Stored records:

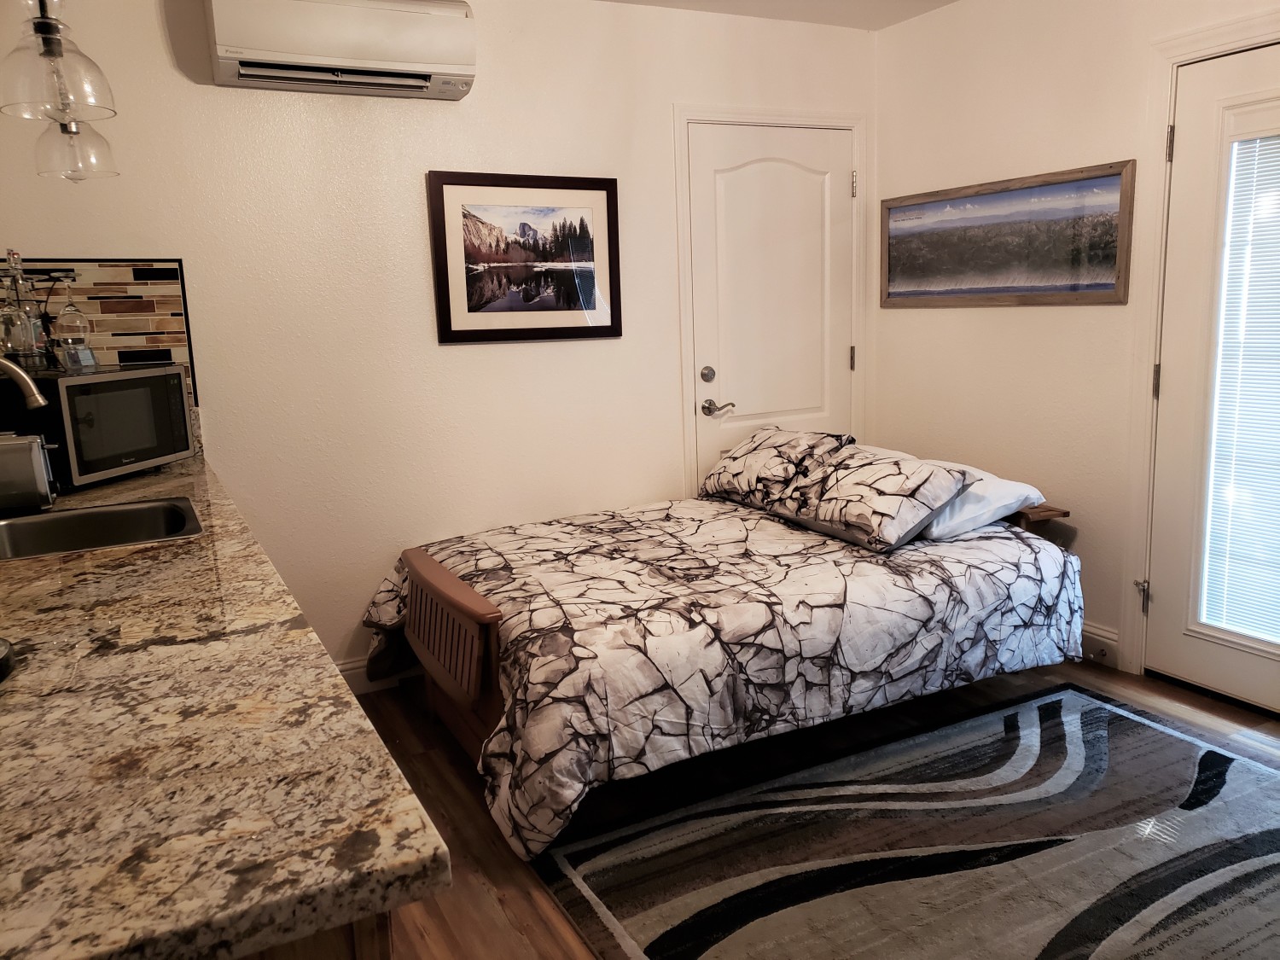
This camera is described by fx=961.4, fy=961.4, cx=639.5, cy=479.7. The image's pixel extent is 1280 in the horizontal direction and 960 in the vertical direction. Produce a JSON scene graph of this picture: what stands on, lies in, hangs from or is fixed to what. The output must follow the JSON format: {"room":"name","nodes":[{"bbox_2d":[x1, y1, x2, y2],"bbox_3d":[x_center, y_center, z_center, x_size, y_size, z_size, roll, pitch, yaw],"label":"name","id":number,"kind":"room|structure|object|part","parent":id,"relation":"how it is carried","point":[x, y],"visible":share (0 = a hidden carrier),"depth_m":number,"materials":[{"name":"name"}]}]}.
{"room":"bedroom","nodes":[
{"label":"bedroom","id":0,"kind":"room"},
{"bbox_2d":[0,0,874,683],"bbox_3d":[-0.619,-0.503,3.554,3.887,2.464,0.130,-7,12,-27],"label":"back wall","id":1,"kind":"structure","parent":0,"point":[435,154],"depth_m":3.34,"materials":[{"name":"white paint"}]},
{"bbox_2d":[0,255,200,404],"bbox_3d":[-1.785,-0.413,2.875,0.789,0.491,0.012,-7,12,-27],"label":"tile backsplash","id":2,"kind":"structure","parent":1,"relation":"attached to","point":[176,288],"depth_m":2.96,"materials":[{"name":"tile"}]},
{"bbox_2d":[205,0,477,99],"bbox_3d":[-0.933,-1.396,3.031,0.791,0.293,0.236,-7,12,-27],"label":"air conditioner","id":3,"kind":"object","parent":1,"relation":"attached to","point":[451,60],"visible":0.99,"depth_m":2.96,"materials":[{"name":"white plastic"}]},
{"bbox_2d":[334,654,419,694],"bbox_3d":[-0.732,0.674,3.612,2.508,0.119,0.015,-7,12,-27],"label":"baseboard","id":4,"kind":"structure","parent":1,"relation":"attached to","point":[351,665],"depth_m":3.47,"materials":[{"name":"white paint"}]},
{"bbox_2d":[427,169,622,342],"bbox_3d":[-0.404,-0.814,3.534,0.707,0.600,0.027,-7,12,-27],"label":"framed picture","id":5,"kind":"object","parent":1,"relation":"attached to","point":[608,211],"visible":0.99,"depth_m":3.52},
{"bbox_2d":[684,122,855,486],"bbox_3d":[0.615,-0.458,4.139,0.809,1.976,0.098,-7,12,-27],"label":"white door","id":6,"kind":"structure","parent":1,"relation":"in","point":[801,173],"depth_m":4.08,"materials":[{"name":"white paint"}]},
{"bbox_3d":[0.281,-0.424,3.926,0.061,0.064,0.059,-7,12,-27],"label":"deadbolt","id":7,"kind":"part","parent":6,"relation":"part of","materials":[{"name":"silver metal"}]},
{"bbox_3d":[0.318,-0.294,3.950,0.118,0.063,0.125,-7,12,-27],"label":"lever handle","id":8,"kind":"part","parent":6,"relation":"part of","materials":[{"name":"silver metal"}]},
{"bbox_3d":[0.941,-0.538,4.297,0.021,0.108,0.024,-7,12,-27],"label":"hinge","id":9,"kind":"part","parent":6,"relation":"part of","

**PROBLEM TO SOLVE:**
Restate each of the entries above word for word and skip every image.

**RESPONSE TO THE EXERCISE:**
This camera is described by fx=961.4, fy=961.4, cx=639.5, cy=479.7. The image's pixel extent is 1280 in the horizontal direction and 960 in the vertical direction. Produce a JSON scene graph of this picture: what stands on, lies in, hangs from or is fixed to what. The output must follow the JSON format: {"room":"name","nodes":[{"bbox_2d":[x1, y1, x2, y2],"bbox_3d":[x_center, y_center, z_center, x_size, y_size, z_size, roll, pitch, yaw],"label":"name","id":number,"kind":"room|structure|object|part","parent":id,"relation":"how it is carried","point":[x, y],"visible":share (0 = a hidden carrier),"depth_m":number,"materials":[{"name":"name"}]}]}.
{"room":"bedroom","nodes":[
{"label":"bedroom","id":0,"kind":"room"},
{"bbox_2d":[0,0,874,683],"bbox_3d":[-0.619,-0.503,3.554,3.887,2.464,0.130,-7,12,-27],"label":"back wall","id":1,"kind":"structure","parent":0,"point":[435,154],"depth_m":3.34,"materials":[{"name":"white paint"}]},
{"bbox_2d":[0,255,200,404],"bbox_3d":[-1.785,-0.413,2.875,0.789,0.491,0.012,-7,12,-27],"label":"tile backsplash","id":2,"kind":"structure","parent":1,"relation":"attached to","point":[176,288],"depth_m":2.96,"materials":[{"name":"tile"}]},
{"bbox_2d":[205,0,477,99],"bbox_3d":[-0.933,-1.396,3.031,0.791,0.293,0.236,-7,12,-27],"label":"air conditioner","id":3,"kind":"object","parent":1,"relation":"attached to","point":[451,60],"visible":0.99,"depth_m":2.96,"materials":[{"name":"white plastic"}]},
{"bbox_2d":[334,654,419,694],"bbox_3d":[-0.732,0.674,3.612,2.508,0.119,0.015,-7,12,-27],"label":"baseboard","id":4,"kind":"structure","parent":1,"relation":"attached to","point":[351,665],"depth_m":3.47,"materials":[{"name":"white paint"}]},
{"bbox_2d":[427,169,622,342],"bbox_3d":[-0.404,-0.814,3.534,0.707,0.600,0.027,-7,12,-27],"label":"framed picture","id":5,"kind":"object","parent":1,"relation":"attached to","point":[608,211],"visible":0.99,"depth_m":3.52},
{"bbox_2d":[684,122,855,486],"bbox_3d":[0.615,-0.458,4.139,0.809,1.976,0.098,-7,12,-27],"label":"white door","id":6,"kind":"structure","parent":1,"relation":"in","point":[801,173],"depth_m":4.08,"materials":[{"name":"white paint"}]},
{"bbox_3d":[0.281,-0.424,3.926,0.061,0.064,0.059,-7,12,-27],"label":"deadbolt","id":7,"kind":"part","parent":6,"relation":"part of","materials":[{"name":"silver metal"}]},
{"bbox_3d":[0.318,-0.294,3.950,0.118,0.063,0.125,-7,12,-27],"label":"lever handle","id":8,"kind":"part","parent":6,"relation":"part of","materials":[{"name":"silver metal"}]},
{"bbox_3d":[0.941,-0.538,4.297,0.021,0.108,0.024,-7,12,-27],"label":"hinge","id":9,"kind":"part","parent":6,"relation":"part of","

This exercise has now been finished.